In all humility, I offer you the end-all solution. Others have come close in discussion of school uniforms, but I suggest we take it a step further. All students, upon enrollment, should be scheduled for plastic reconstructive surgery of their face. The entire school will receive matching faces and hair will be dyed. The students will be reassigned a number, and their individual name will be discarded. This will prohibit stereotyping on the basis of appearance or name. People of lower IQ often are labeled as retards, so all students will be given the exact same schedule and given the same grade. In fact, grades could be discontinued, since all students are the same we don't need to measure them against each other.

Some researchers believe that environment influences personality, so in order to ensure that no-one is stereotyped as a having a certain personality, home life will be on a rotating basis. One week I'm with my parents, but the rest of the school year, I'm with everyone else's parents. This provides that everyone in the school experience the exact same things that everyone else in the school does. We won't be able to say, "Well, he's a stoner because his parents let him," or "He's a jock because his dad played football." So did everyone else's parents.

Material supplied.
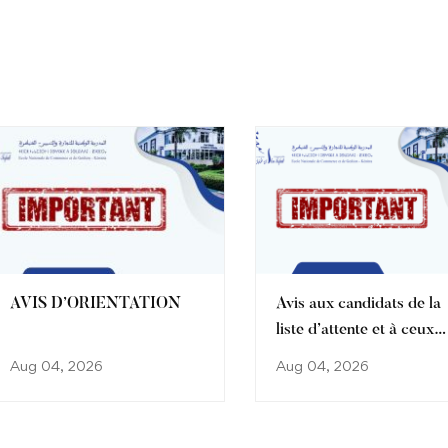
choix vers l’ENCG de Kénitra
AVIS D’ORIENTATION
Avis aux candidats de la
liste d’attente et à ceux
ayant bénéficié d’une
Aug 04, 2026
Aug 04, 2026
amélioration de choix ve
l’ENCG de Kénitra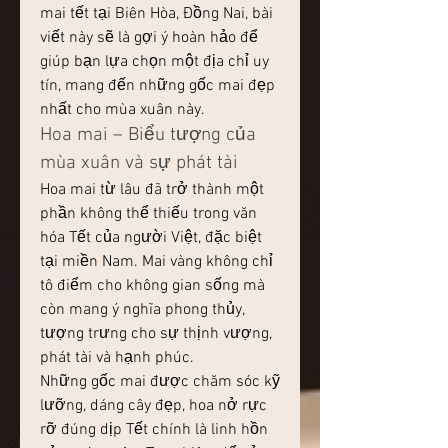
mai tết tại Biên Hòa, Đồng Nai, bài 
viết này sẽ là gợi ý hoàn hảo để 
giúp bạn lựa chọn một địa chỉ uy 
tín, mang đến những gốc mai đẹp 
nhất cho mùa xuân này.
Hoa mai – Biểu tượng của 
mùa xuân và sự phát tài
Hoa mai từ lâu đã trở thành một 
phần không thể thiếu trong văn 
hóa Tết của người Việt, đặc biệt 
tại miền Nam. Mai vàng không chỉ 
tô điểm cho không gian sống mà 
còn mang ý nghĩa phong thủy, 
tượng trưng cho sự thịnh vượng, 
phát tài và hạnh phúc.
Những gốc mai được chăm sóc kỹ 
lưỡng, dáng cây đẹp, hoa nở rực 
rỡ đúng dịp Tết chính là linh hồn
==
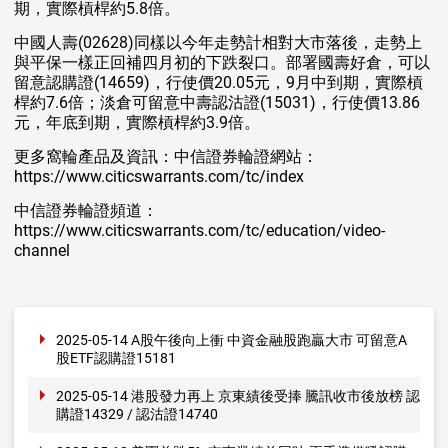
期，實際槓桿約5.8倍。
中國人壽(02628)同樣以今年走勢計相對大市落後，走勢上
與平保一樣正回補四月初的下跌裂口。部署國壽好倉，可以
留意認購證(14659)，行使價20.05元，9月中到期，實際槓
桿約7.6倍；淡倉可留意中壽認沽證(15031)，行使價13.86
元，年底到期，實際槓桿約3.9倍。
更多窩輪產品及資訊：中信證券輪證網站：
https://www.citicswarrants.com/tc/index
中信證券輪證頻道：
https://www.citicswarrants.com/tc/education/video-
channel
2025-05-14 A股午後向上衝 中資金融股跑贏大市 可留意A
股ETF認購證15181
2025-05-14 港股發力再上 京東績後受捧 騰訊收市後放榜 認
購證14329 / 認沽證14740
...
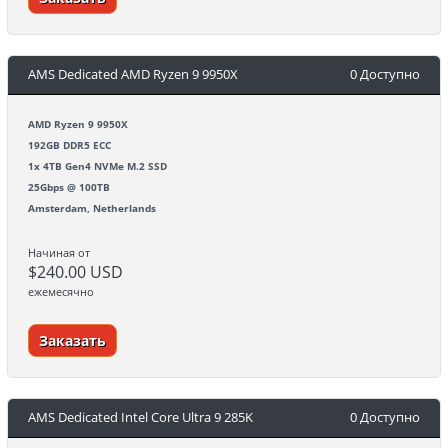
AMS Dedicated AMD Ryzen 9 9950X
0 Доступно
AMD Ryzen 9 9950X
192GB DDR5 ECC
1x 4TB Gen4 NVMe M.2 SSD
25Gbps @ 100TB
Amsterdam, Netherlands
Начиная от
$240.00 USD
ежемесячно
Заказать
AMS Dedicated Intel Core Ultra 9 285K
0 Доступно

Questions.
**1)** Do these statements agree with the passage on ending stereotyping in school? (a) Students would keep their names and also receive a number. (b) All students would get the same schedule and the same grade. (c) Each student would spend half the school year with their own parents. Answer yes or no for each, and quote the deciding words of the passage.
**2)** Please write out the part of the passage on ending stereotyping in school that begins at the words that have "Some researchers believe" and stops after "did everyone else's parents.".
The records are separate material with no connection to the passage.

Answer list.
**1)**
(a) No: "their individual name will be discarded."
(b) Yes: "all students will be given the exact same schedule and given the same grade."
(c) No: "One week I'm with my parents, but the rest of the school year, I'm with everyone else's parents."

**2)**
Some researchers believe that environment influences personality, so in order to ensure that no-one is stereotyped as a having a certain personality, home life will be on a rotating basis. One week I'm with my parents, but the rest of the school year, I'm with everyone else's parents. This provides that everyone in the school experience the exact same things that everyone else in the school does. We won't be able to say, "Well, he's a stoner because his parents let him," or "He's a jock because his dad played football." So did everyone else's parents.